Going back to "The Veldt", I think this is a prime example of Structural Fabulation where its the treatment of conceit that makes this Science Fiction, Fantasy and Horror. It's based on a plausible scientific speculation -- the holoroom thing -- but as the conceit is developed the ground shifts, developing it into a fantastical -- i.e. reality-breaching -- device and finally into a horrific denouement. I don't think it ceases to be Science Fiction when the fantasy kicks in; it just becomes fantasy and horror in addition to that. Similarly, I think TSMD is still SF despite the fact that jaunting is, surely I'd say, in breach of all sorts of laws of physics. It's the central conceit that makes it SF to me, in the wider sense, rather than the scientific speculation which I find utterly implausible and which should, therefore, theoretically exclude it from the narrow science-based definitions of SF.
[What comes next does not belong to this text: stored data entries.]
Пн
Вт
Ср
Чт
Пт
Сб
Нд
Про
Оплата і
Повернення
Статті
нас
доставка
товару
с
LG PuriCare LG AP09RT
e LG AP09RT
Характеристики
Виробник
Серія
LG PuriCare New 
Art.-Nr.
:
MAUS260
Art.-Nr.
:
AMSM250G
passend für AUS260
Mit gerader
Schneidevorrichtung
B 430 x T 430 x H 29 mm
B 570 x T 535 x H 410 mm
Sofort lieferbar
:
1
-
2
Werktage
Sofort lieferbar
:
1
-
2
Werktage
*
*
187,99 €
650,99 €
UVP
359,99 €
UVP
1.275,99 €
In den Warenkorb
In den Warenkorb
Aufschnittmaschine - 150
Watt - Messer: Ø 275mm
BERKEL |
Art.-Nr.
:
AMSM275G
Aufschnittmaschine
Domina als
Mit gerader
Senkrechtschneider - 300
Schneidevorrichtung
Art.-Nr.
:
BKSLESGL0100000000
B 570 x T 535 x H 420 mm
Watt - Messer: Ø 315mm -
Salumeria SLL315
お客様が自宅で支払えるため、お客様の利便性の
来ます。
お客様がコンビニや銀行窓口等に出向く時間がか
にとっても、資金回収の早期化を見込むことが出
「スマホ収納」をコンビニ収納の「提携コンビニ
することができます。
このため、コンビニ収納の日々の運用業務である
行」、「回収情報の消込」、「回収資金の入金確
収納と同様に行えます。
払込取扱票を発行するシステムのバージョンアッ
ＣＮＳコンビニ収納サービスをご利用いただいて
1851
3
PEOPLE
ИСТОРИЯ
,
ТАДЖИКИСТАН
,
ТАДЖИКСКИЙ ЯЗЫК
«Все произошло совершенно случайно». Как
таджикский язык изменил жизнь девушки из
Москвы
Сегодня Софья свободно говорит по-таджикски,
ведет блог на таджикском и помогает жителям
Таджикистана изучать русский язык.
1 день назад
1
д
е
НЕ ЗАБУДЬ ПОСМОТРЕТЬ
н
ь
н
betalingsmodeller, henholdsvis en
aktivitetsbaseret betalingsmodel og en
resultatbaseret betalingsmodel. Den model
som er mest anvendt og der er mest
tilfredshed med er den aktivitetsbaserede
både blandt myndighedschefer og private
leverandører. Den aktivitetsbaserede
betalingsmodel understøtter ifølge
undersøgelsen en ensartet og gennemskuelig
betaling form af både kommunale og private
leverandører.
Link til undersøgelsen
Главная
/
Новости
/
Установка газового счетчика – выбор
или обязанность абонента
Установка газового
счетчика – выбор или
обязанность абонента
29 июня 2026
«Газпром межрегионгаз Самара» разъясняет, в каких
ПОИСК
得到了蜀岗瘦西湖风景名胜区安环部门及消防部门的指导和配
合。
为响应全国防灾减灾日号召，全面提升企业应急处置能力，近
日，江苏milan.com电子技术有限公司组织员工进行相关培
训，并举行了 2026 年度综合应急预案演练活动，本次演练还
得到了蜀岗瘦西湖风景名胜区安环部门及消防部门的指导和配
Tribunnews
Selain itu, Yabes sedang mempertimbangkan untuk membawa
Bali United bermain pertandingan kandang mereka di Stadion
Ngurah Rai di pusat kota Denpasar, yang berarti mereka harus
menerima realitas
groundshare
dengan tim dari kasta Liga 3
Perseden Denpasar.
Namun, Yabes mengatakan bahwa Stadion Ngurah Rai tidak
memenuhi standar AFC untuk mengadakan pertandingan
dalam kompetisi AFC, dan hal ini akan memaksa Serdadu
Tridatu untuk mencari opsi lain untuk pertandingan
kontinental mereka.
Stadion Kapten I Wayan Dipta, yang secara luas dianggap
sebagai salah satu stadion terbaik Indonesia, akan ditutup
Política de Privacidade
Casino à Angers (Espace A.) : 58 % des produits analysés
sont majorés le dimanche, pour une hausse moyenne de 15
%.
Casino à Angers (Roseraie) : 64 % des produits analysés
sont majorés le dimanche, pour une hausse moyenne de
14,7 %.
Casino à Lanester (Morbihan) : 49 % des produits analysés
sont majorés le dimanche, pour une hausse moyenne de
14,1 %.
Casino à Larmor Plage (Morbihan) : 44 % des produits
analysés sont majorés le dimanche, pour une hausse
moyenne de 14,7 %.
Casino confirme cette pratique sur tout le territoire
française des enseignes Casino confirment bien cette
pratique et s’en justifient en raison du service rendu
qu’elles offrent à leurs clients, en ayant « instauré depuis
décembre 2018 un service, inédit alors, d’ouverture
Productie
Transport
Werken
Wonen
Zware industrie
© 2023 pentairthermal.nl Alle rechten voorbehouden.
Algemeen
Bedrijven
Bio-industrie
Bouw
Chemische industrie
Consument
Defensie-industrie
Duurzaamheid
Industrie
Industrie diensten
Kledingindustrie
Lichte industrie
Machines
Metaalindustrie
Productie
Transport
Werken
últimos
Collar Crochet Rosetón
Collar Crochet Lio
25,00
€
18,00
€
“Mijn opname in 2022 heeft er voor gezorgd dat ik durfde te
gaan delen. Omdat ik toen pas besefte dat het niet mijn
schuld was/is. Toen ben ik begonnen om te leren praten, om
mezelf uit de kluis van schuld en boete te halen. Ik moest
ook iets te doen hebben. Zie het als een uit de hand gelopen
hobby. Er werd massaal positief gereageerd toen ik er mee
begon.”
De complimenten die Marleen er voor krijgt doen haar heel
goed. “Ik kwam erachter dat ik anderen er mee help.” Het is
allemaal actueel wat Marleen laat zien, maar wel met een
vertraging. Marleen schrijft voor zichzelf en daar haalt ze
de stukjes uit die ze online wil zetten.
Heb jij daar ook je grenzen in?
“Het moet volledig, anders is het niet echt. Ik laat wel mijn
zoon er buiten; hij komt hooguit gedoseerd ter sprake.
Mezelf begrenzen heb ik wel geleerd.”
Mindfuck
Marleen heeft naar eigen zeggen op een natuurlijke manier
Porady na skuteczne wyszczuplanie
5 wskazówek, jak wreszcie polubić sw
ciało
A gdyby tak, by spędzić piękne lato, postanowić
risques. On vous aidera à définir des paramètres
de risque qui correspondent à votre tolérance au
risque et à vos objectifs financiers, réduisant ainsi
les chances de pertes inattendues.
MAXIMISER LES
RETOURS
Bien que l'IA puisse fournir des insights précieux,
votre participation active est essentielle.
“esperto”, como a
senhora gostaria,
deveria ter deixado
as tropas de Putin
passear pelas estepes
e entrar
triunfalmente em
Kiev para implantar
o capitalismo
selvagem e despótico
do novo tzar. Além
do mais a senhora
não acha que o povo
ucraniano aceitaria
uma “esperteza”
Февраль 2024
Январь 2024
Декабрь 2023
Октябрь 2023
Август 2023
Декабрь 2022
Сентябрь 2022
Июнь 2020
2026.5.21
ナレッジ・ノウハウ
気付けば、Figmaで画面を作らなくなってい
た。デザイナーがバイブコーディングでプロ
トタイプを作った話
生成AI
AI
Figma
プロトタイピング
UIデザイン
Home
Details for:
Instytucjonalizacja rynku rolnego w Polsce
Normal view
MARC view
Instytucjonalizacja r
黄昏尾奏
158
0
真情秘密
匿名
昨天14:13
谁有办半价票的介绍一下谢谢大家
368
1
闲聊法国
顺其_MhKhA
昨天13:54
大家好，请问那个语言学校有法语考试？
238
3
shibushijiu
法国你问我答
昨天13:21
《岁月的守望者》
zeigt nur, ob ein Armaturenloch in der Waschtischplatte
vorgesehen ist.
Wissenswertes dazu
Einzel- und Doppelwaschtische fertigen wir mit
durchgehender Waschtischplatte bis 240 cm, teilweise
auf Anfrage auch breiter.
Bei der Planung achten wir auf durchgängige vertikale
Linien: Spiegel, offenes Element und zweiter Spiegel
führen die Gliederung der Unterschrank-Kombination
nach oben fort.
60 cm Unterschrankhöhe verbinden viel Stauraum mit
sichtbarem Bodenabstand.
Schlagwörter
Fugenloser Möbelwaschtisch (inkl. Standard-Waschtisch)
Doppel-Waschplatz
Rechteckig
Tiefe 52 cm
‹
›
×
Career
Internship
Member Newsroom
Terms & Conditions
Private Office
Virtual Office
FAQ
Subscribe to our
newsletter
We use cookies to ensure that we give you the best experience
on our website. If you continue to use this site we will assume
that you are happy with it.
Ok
So, to rephrase the statement, I'd say TSMD is a core work of SF as Structural Fabulation, along with many other such core works which don't actually fit those science-oriented definitions of Science Fiction. If there's a utility in retaining the term SF -- other than as an expedient marketing label -- I think it rests in applying it to the process rather than the product. Looking at SF as a technique rather than a genre.

3:34 PM  
Blogger Ted said...

Many years ago I tried reading Scholes' book Structural Fabulation, but couldn't get into it. My recollection is that it depended heavily on his previous work on structuralism, which I was unfamiliar with. As a result, I don't feel really comfortable commenting on structural fabulation as a way of looking at SF.

I'm fine with looking at SF as a technique, too. I've occasionally thought about the ways that both SF and fantasy employ the modes of naturalism and expressionism, and how those differ from the ways other forms of fiction employ those modes, but I haven't reached any firm conclusions. (I also like the idea of SF as a megatext, or a conversation between texts. I think a lot of different approaches have something to offer.)

I agree that SF does not need to be science-oriented, which is why I said in my teleportation example that a SFnal feeling can persist even if we stipulate that teleportation is impossible. I think that the attitude I'm trying to describe -- the assumption that newly discovered wonders can be mass produced -- explains why many works feel SFnal even though they rely on such impossibilities. (Repeat of disclaimer: I'm not saying that this describes all SF.)

I'd argue that the beginning of "The Veldt" feels like SF, not because there's any scientific basis for such detailed simulations as the nursery provides, but because the nursery is depicted as a mechanical product, something manufactured the same way a television is manufactured. The story doesn't actually become more impossible when weird stuff happens later on. What changes is that the feel of the impossibilities; whereas the earlier ones felt technological, the latter ones feel magical.

And, as I said, I think good artistic effects can be achieved by mixing technological and magical worldviews in a single work. (I should have emphasized this more in my original post.) "The Veldt" is an example of this mixing; in fact, I think it relies on the reader distinguishing between the two of them. I'm not suggesting that we classify "The Veldt" as purely one thing or another; I'm just trying to explain why the beginning of that story feels different from the end.

4:13 AM  
Blogger Avi said...

A magical practice, such as Abulafian permutations, can be performed without the intent to affect the physical world. In fact Abulafia enjoins the practitioner to perform the meditations with pure intent (white magic) though there may be side effects upon the real world (black magic).
In any case the primary aim of such 'white' magic is the transformation of the practitioner's consciousness, not amassing power or influence upon the external world.